- _Document excerpt_
..........

August 13, 2005

The Patent System Sinks Even Lower

Just when you think the US patent system can't sink any lower, it does. Via Slashdot, Microsoft is attempting to patent the highlighting of numbers in a document:

Patenting the Highlighting of Numbers
Click on the image to see the first page in full size.

By the way, I don't blame Microsoft for attempting to patent this. I blame the US Patent and Trademark Office for allowing us to get to a place where any patent attorney would think this was even worth the effort, much less to have a reasonable chance of having the patent actually granted.

December 12, 2004

Creative Commons for Papers

The presentation and paper linked to in my previous entry are currently copyright by my company, 3Dsolve. I'm going to see if I can't institute a corporate policy of using Creative Commons licenses for public papers. If so, I'll revise the files and repost them.

June 23, 2004

Copyright Bizarreness

Via boing boing, via Joe Gratz, comes word of an interesting copyright infringement case:

Frank Field points to this press release from Irdial Records describing their settlement of a copyright dispute with WEA International.

Here's the story. Irdial put out a CD full of recordings of shortwave "numbers stations" called The Conet Project. The numbers stations are broadcast anonymously and more or less everyone acknowledges they have something to do with international espionage. For this reason, the recordings themselves are probably either not covered by copyright at all (in the case of recordings made by the United States government) or are protected by rights that are extremely unlikely to be enforced, since doing so would blow the broadcaster's cover.

Wilco sampled one of these recordings at the end of "Poor Places" on their album Yankee Hotel Foxtrot -- a numbers station repeating the words "Yankee... Hotel... Foxtrot". The sample was taken from the Conet Project CD. Irdial sued WEA, Wilco's record company, for copyright infringement in the UK. They claim, first, that their recording is unique because of the radio interference that surrounds it, and that this interference gives them a copyright in the recording. Second, they edited the recording to make it more interesting. Third, they processed the recording to make it clearer. Each of these, they say, gives them exclusive rights in their recording.

..........

- _The data_
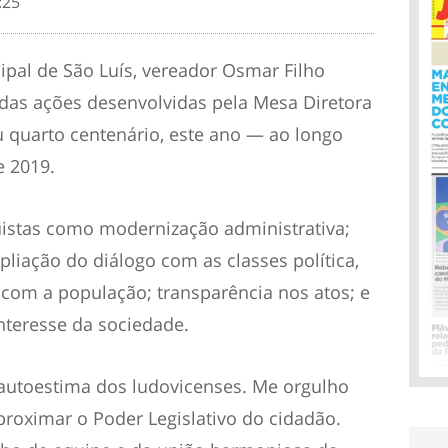
:25
pal de São Luís, vereador Osmar Filho
 das ações desenvolvidas pela Mesa Diretora
 quarto centenário, este ano — ao longo
e 2019.
istas como modernização administrativa;
pliação do diálogo com as classes política,
 com a população; transparência nos atos; e
nteresse da sociedade.
autoestima dos ludovicenses. Me orgulho
proximar o Poder Legislativo do cidadão.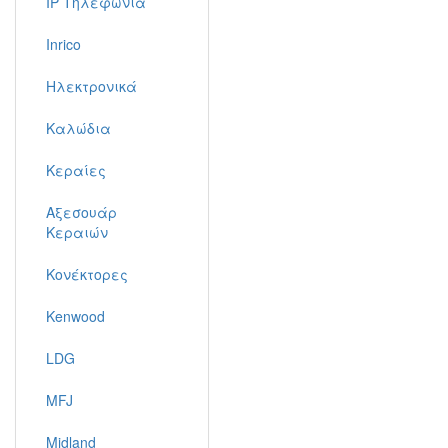
IP Τηλεφωνία
Inrico
Ηλεκτρονικά
Καλώδια
Κεραίες
Αξεσουάρ
Κεραιών
Κονέκτορες
Kenwood
LDG
MFJ
Midland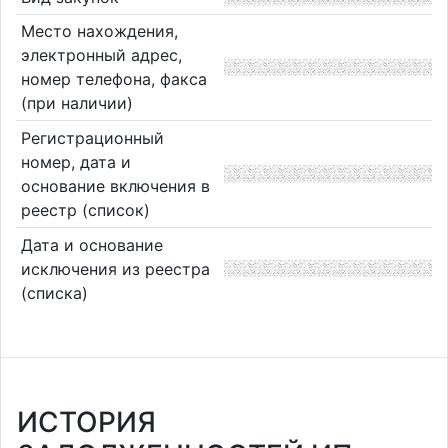
Место нахождения,
электронный адрес,
номер телефона, факса
(при наличии)
Регистрационный
номер, дата и
основание включения в
реестр (список)
Дата и основание
исключения из реестра
(списка)
ИСТОРИЯ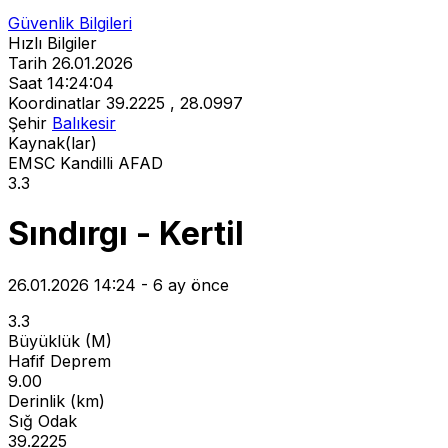
Güvenlik Bilgileri
Hızlı Bilgiler
Tarih
26.01.2026
Saat
14:24:04
Koordinatlar
39.2225 , 28.0997
Şehir
Balıkesir
Kaynak(lar)
EMSC
Kandilli
AFAD
3.3
Sındırgı - Kertil
26.01.2026 14:24 - 6 ay önce
3.3
Büyüklük (M)
Hafif Deprem
9.00
Derinlik (km)
Sığ Odak
39.2225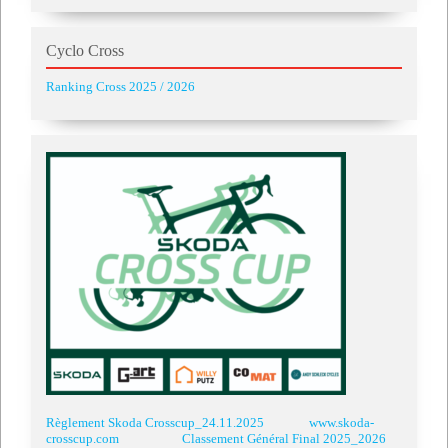
Cyclo Cross
Ranking Cross 2025 / 2026
Règlement Skoda Crosscup_24.11.2025
www.skoda-
crosscup.com
Classement Général Final 2025_2026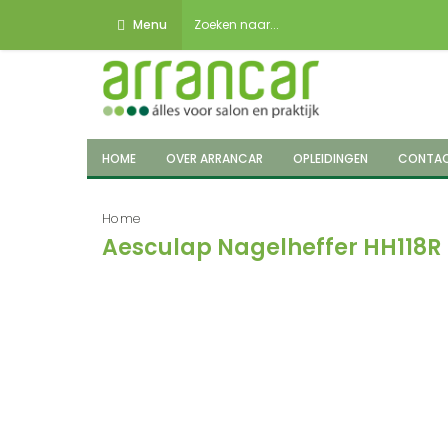
Menu
HOME
OVER ARRANCAR
OPLEIDINGEN
CONTA
Home
Aesculap Nagelheffer HH118R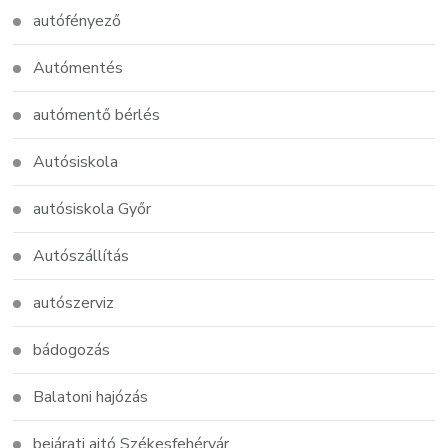
autófényező
Autómentés
autómentő bérlés
Autósiskola
autósiskola Győr
Autószállítás
autószerviz
bádogozás
Balatoni hajózás
bejárati ajtó Székesfehérvár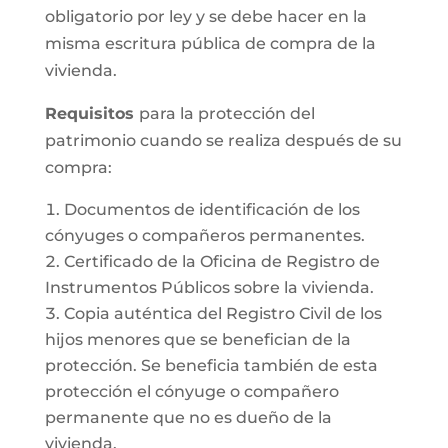
obligatorio por ley y se debe hacer en la
misma escritura pública de compra de la
vivienda.
Requisitos
para la protección del
patrimonio cuando se realiza después de su
compra:
Documentos de identificación de los
cónyuges o compañeros permanentes.
Certificado de la Oficina de Registro de
Instrumentos Públicos sobre la vivienda.
Copia auténtica del Registro Civil de los
hijos menores que se benefician de la
protección. Se beneficia también de esta
protección el cónyuge o compañero
permanente que no es dueño de la
vivienda.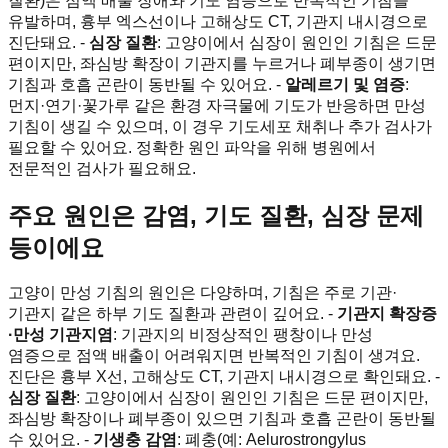
질환)은 점액 배출 장애와 기도 염증으로 반복적인 기침을
유발하며, 흉부 엑스선이나 고해상도 CT, 기관지 내시경으로
진단돼요. -
심장 질환
: 고양이에서 심장이 원인인 기침은 드문
편이지만, 좌심방 확장이 기관지를 누르거나 폐부종이 생기면
기침과 호흡 곤란이 동반될 수 있어요. -
알레르기 및 염증
:
먼지·연기·꽃가루 같은 환경 자극물에 기도가 반응하면 만성
기침이 생길 수 있으며, 이 경우 기도세포 채취나 추가 검사가
필요할 수 있어요. 정확한 원인 파악을 위해 병원에서
전문적인 검사가 필요해요.
주요 원인은 감염, 기도 질환, 심장 문제
등이에요
고양이 만성 기침의 원인은 다양하며, 기침은 주로 기관·
기관지 같은 하부 기도 질환과 관련이 깊어요. -
기관지 확장증
·만성 기관지염
: 기관지의 비정상적인 팽창이나 만성
염증으로 점액 배출이 어려워지면 반복적인 기침이 생겨요.
진단은 흉부 X선, 고해상도 CT, 기관지 내시경으로 확인돼요. -
심장 질환
: 고양이에서 심장이 원인인 기침은 드문 편이지만,
좌심방 확장이나 폐부종이 있으면 기침과 호흡 곤란이 동반될
수 있어요. -
기생충 감염
: 폐충(예: Aelurostrongylus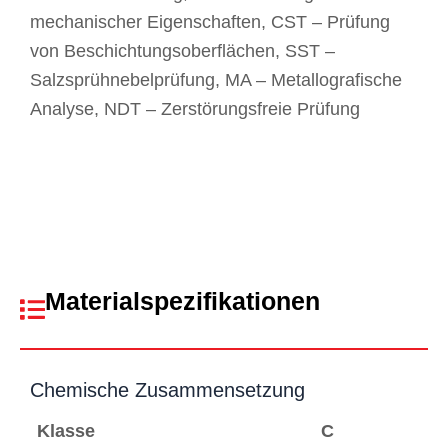
mechanischer Eigenschaften, CST – Prüfung
von Beschichtungsoberflächen, SST –
Salzsprühnebelprüfung, MA – Metallografische
Analyse, NDT – Zerstörungsfreie Prüfung
Materialspezifikationen
Chemische Zusammensetzung
Klasse
C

..........

- _Using the information_
**1.** Rewrite everything in the blog excerpt from "The presentation and" down to "with WEA International.", swapping "Creative Commons" for "Open Content".
**2.** Please list the titles of all the entries in the blog excerpt.
**3.** Pick up the blog excerpt where it stops, writing what comes after its final sentence.

- _Outputs for the tasks_
**1.**
The presentation and paper linked to in my previous entry are currently copyright by my company, 3Dsolve. I'm going to see if I can't institute a corporate policy of using Open Content licenses for public papers. If so, I'll revise the files and repost them.

June 23, 2004

Copyright Bizarreness

Via boing boing, via Joe Gratz, comes word of an interesting copyright infringement case:

Frank Field points to this press release from Irdial Records describing their settlement of a copyright dispute with WEA International.

**2.**
The Patent System Sinks Even Lower
Creative Commons for Papers
Copyright Bizarreness

**3.**
Now from the press release itself:

The recording we made of YHF was not made directly from the source of the people who originated the transmission, in other words, we did not go to the building of the originators, and plug our cassette machine into their tape machine to make this recording directly. This is a personally made recording of a shortwave transmission, with all of the nuances, noises and distortions short wave radio produces. These distortions, nuances and noises make our recording unique, and completely remove it from being a literal duplication of the original source. It is in art terms a piece of "Found Art", unique to itself, and impossible to replicate, since the above-mentioned qualities of shortwave interference are random effects.

In another context, imagine if we had made use of an anonymously authored traditional carol, which is copyright free. We make a creative use of this free work, and publish it in a special book of traditional Christmas carols, which have been typeset and designed by us. If someone then took a scan of one of the pages from our book, and then made a Christmas card out of it, or took this scan to use in their own book of Christmas carols, our copyright would have been infringed, irrespective of the fact that the original carol was copyright free. This example put to rest the argument that the recording of Phonetic Alphabet NATO is not protected by copyright, and that Irdial are indeed, the owners of it.

The key phrase is "we make a creative use of this free work." Irdial is claiming that the mere act of recording something over the air is making "a creative use of the work." By their logic, anyone, anywhere, anytime who records anything off the air is creating a derivative work (if what they are recording is protected by copyright) or an original work (if the source material is not protected by copyright). This is a bizarre argument. It equates tuning a radio dial with artistic expression.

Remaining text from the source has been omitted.